Island - Physische Karte

Skandinavien, Baltikum - Physische Karte
978-3-14-100900-2 | Seite 112 | Abb. 1| Maßstab 1 : 6000000

Überblick

Die rund 100 000 km² große Insel Island ist etwa 20 Millionen Jahre alt und damit relativ jung. Ihre Entstehung verdankt sie der Lage auf dem untermeerischen Mittelatlantischen Rücken, an der Nahtstelle zweier Erdplatten. Hier driften die eurasische und die nordamerikanische Platte auseinander, wodurch Magma nach oben austritt, das fortwährend die Insel gestaltet. Island gilt als größte Vulkaninsel der Welt.

Vulkanismus

Der Zentralbereich des Mittelatlantischen Rückens durchquert Island von Südwesten nach Nordosten. Die Erdkruste ist an dieser Stelle besonders dünn, sodass Island von aktiven Vulkanen überzogen ist. Zwischen Surtsey und dem Öxarfjord bilden sie eine Kette, die den Verlauf des Mittelozeanischen Rückens markiert. Im Südwesten Islands verläuft eine Querstörung, an der der Mittelozeanische Rückenversetzt ist; auch diese Linie lässt sich an der Lage der aktiven Vulkane erkennen. Insgesamt sind heute noch rund 30 Vulkane auf Island aktiv.

Ein ähnliches räumliches Verbreitungsmuster zeigen die Geysire.

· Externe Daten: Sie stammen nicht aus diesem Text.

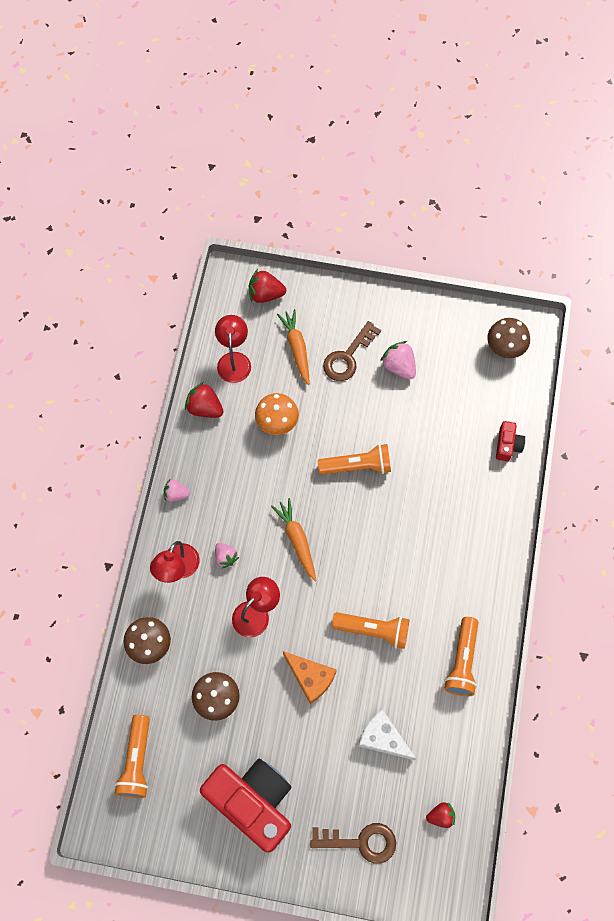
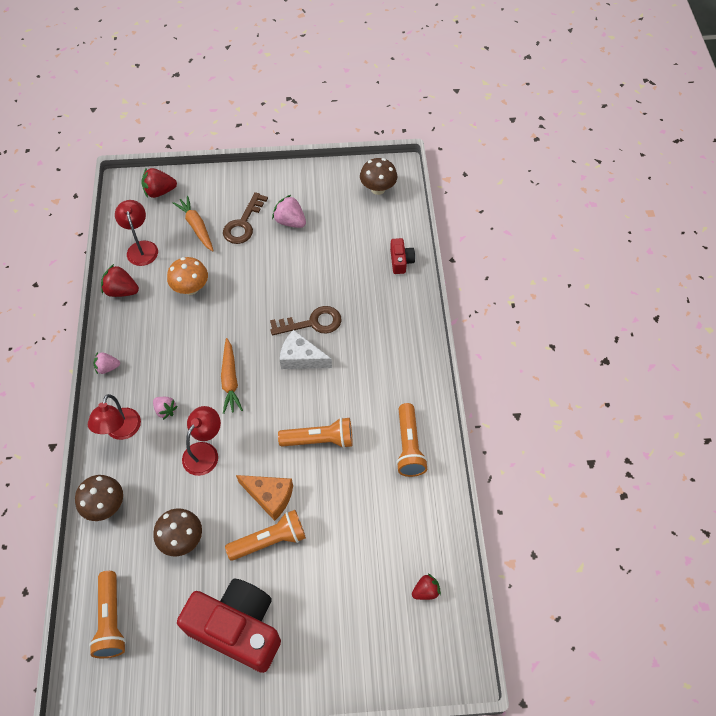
camera: 15 degrees left, 10 degrees down
(297, 540) = (230, 380): orange carrot -> orange carrot turned 150 degrees counterclockwise
(357, 466) = (272, 306): orange flashlight -> orange flashlight (269, 540)
(360, 842) = (354, 638): brown key -> brown key (312, 323)
(383, 738) = (352, 534): white cheese -> white cheese (301, 358)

Sie sind ein Hinweis auf das hohe geothermische Potenzial Islands, das in Geothermiekraftwerken genutzt wird (s. 114.1).

Vergletscherung

Auf die nördliche Lage am Polarkreis weist nicht nur das Gradnetz hin, sondern auch die Vergletscherung bis in Meeresnähe. Rund 12 Prozent der Insel sind mit Gletschern bedeckt. Der Vatnajöküll-Gletscher hat die Form einer Eiskappe und ist mit 8 100 km² Fläche der zweitgrößte Gletscher Europas. Unterhalb des Gletschers befinden sich einige der aktivsten Vulkane der Insel. Aufgrund subglazialer Eruptionen können sich an einigen Gletschern mitunter riesige Schmelzwasserfluten bilden.

Küsten

Der Nordwesten, Norden und Osten der Insel sind gekennzeichnet durch Fjorde und Fjärde. Während die Fjärde eher weite, mäßig tiefe Buchten bilden, sind die Fjorde durch einen steilen Trogschluss gekennzeichnet. Für den Süden Islands sind die flachen Ausgleichsküsten typisch. Neben der Hauptinsel gehört auch noch eine Reihe kleinerer Inseln zu Island, wie z. B. Vestmannaeyjer.

Besiedlung und Wirtschaft

Siedlungen und Verkehr lassen eine deutliche Orientierung auf die Küsten erkennen. Das Landesinnere der seit dem 9. Jahrhundert dauerhaft bewohnten Insel ist kaum erschlossen. Generell gilt Island als einer der am dünnsten besiedelten Staaten Europas.

Island liegt an der Grenze zwischen Atlantischem Ozean und Europäischem Nordmeer. Von besonderer wirtschaftlicher Bedeutung ist die 200-Seemeilen-Fischereizone, die Island die Nutzung attraktiver Fischgründe im Nordatlantik sichert (s. 276.4). Zu einer der wichtigsten Erwerbsquellen hat sich auf Island der Tourismus entwickelt, wobei die heißen Quellen, die Wasserfälle und die Gletscher die Hauptattraktionen bilden (s. 114.1).